» PROMPT: Every record must reappear in the answer exactly as given.

» PROVIDED DATA:
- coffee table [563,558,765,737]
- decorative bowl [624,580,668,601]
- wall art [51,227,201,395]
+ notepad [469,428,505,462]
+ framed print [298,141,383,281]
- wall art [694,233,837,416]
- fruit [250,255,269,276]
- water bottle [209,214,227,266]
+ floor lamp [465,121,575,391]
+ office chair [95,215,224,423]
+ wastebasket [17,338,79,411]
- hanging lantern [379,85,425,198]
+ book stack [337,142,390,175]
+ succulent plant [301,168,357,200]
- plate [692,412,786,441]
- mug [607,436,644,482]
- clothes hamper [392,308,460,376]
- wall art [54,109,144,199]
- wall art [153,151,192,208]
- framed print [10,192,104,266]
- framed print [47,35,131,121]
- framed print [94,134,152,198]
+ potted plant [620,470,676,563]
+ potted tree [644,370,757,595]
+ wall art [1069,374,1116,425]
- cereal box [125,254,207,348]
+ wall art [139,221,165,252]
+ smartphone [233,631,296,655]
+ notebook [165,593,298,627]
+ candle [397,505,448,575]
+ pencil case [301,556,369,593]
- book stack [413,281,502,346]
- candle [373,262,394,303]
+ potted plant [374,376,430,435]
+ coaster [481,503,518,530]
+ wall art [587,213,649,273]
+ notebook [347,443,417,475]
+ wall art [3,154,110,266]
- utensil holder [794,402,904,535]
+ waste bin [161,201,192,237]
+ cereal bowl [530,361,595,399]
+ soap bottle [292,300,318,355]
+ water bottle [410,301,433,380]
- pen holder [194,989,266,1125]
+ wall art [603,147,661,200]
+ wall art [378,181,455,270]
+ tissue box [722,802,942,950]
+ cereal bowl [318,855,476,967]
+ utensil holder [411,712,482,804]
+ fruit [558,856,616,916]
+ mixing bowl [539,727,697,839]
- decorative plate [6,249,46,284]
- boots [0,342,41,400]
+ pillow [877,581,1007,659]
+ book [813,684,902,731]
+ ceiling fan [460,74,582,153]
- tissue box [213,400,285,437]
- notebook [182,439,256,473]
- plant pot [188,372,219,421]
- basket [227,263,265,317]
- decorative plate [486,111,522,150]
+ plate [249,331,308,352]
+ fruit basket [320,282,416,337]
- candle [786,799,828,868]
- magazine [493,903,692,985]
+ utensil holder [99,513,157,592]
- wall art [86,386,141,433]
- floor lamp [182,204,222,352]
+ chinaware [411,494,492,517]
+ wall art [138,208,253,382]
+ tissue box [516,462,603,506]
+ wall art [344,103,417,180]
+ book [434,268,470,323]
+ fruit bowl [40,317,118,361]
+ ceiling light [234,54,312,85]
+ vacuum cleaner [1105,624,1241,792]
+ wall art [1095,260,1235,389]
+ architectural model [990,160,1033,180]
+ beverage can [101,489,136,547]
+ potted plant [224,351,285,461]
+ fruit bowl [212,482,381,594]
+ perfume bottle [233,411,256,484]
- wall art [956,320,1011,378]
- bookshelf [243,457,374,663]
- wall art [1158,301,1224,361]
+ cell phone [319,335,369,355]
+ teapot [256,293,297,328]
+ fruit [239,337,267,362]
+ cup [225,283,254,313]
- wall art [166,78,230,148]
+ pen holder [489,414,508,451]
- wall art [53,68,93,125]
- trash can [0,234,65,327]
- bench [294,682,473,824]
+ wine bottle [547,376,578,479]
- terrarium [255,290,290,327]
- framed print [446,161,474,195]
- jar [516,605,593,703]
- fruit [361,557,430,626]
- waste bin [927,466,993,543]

» YOUR RESPONSE:
- coffee table [563,558,765,737]
- decorative bowl [624,580,668,601]
- wall art [51,227,201,395]
+ notepad [469,428,505,462]
+ framed print [298,141,383,281]
- wall art [694,233,837,416]
- fruit [250,255,269,276]
- water bottle [209,214,227,266]
+ floor lamp [465,121,575,391]
+ office chair [95,215,224,423]
+ wastebasket [17,338,79,411]
- hanging lantern [379,85,425,198]
+ book stack [337,142,390,175]
+ succulent plant [301,168,357,200]
- plate [692,412,786,441]
- mug [607,436,644,482]
- clothes hamper [392,308,460,376]
- wall art [54,109,144,199]
- wall art [153,151,192,208]
- framed print [10,192,104,266]
- framed print [47,35,131,121]
- framed print [94,134,152,198]
+ potted plant [620,470,676,563]
+ potted tree [644,370,757,595]
+ wall art [1069,374,1116,425]
- cereal box [125,254,207,348]
+ wall art [139,221,165,252]
+ smartphone [233,631,296,655]
+ notebook [165,593,298,627]
+ candle [397,505,448,575]
+ pencil case [301,556,369,593]
- book stack [413,281,502,346]
- candle [373,262,394,303]
+ potted plant [374,376,430,435]
+ coaster [481,503,518,530]
+ wall art [587,213,649,273]
+ notebook [347,443,417,475]
+ wall art [3,154,110,266]
- utensil holder [794,402,904,535]
+ waste bin [161,201,192,237]
+ cereal bowl [530,361,595,399]
+ soap bottle [292,300,318,355]
+ water bottle [410,301,433,380]
- pen holder [194,989,266,1125]
+ wall art [603,147,661,200]
+ wall art [378,181,455,270]
+ tissue box [722,802,942,950]
+ cereal bowl [318,855,476,967]
+ utensil holder [411,712,482,804]
+ fruit [558,856,616,916]
+ mixing bowl [539,727,697,839]
- decorative plate [6,249,46,284]
- boots [0,342,41,400]
+ pillow [877,581,1007,659]
+ book [813,684,902,731]
+ ceiling fan [460,74,582,153]
- tissue box [213,400,285,437]
- notebook [182,439,256,473]
- plant pot [188,372,219,421]
- basket [227,263,265,317]
- decorative plate [486,111,522,150]
+ plate [249,331,308,352]
+ fruit basket [320,282,416,337]
- candle [786,799,828,868]
- magazine [493,903,692,985]
+ utensil holder [99,513,157,592]
- wall art [86,386,141,433]
- floor lamp [182,204,222,352]
+ chinaware [411,494,492,517]
+ wall art [138,208,253,382]
+ tissue box [516,462,603,506]
+ wall art [344,103,417,180]
+ book [434,268,470,323]
+ fruit bowl [40,317,118,361]
+ ceiling light [234,54,312,85]
+ vacuum cleaner [1105,624,1241,792]
+ wall art [1095,260,1235,389]
+ architectural model [990,160,1033,180]
+ beverage can [101,489,136,547]
+ potted plant [224,351,285,461]
+ fruit bowl [212,482,381,594]
+ perfume bottle [233,411,256,484]
- wall art [956,320,1011,378]
- bookshelf [243,457,374,663]
- wall art [1158,301,1224,361]
+ cell phone [319,335,369,355]
+ teapot [256,293,297,328]
+ fruit [239,337,267,362]
+ cup [225,283,254,313]
- wall art [166,78,230,148]
+ pen holder [489,414,508,451]
- wall art [53,68,93,125]
- trash can [0,234,65,327]
- bench [294,682,473,824]
+ wine bottle [547,376,578,479]
- terrarium [255,290,290,327]
- framed print [446,161,474,195]
- jar [516,605,593,703]
- fruit [361,557,430,626]
- waste bin [927,466,993,543]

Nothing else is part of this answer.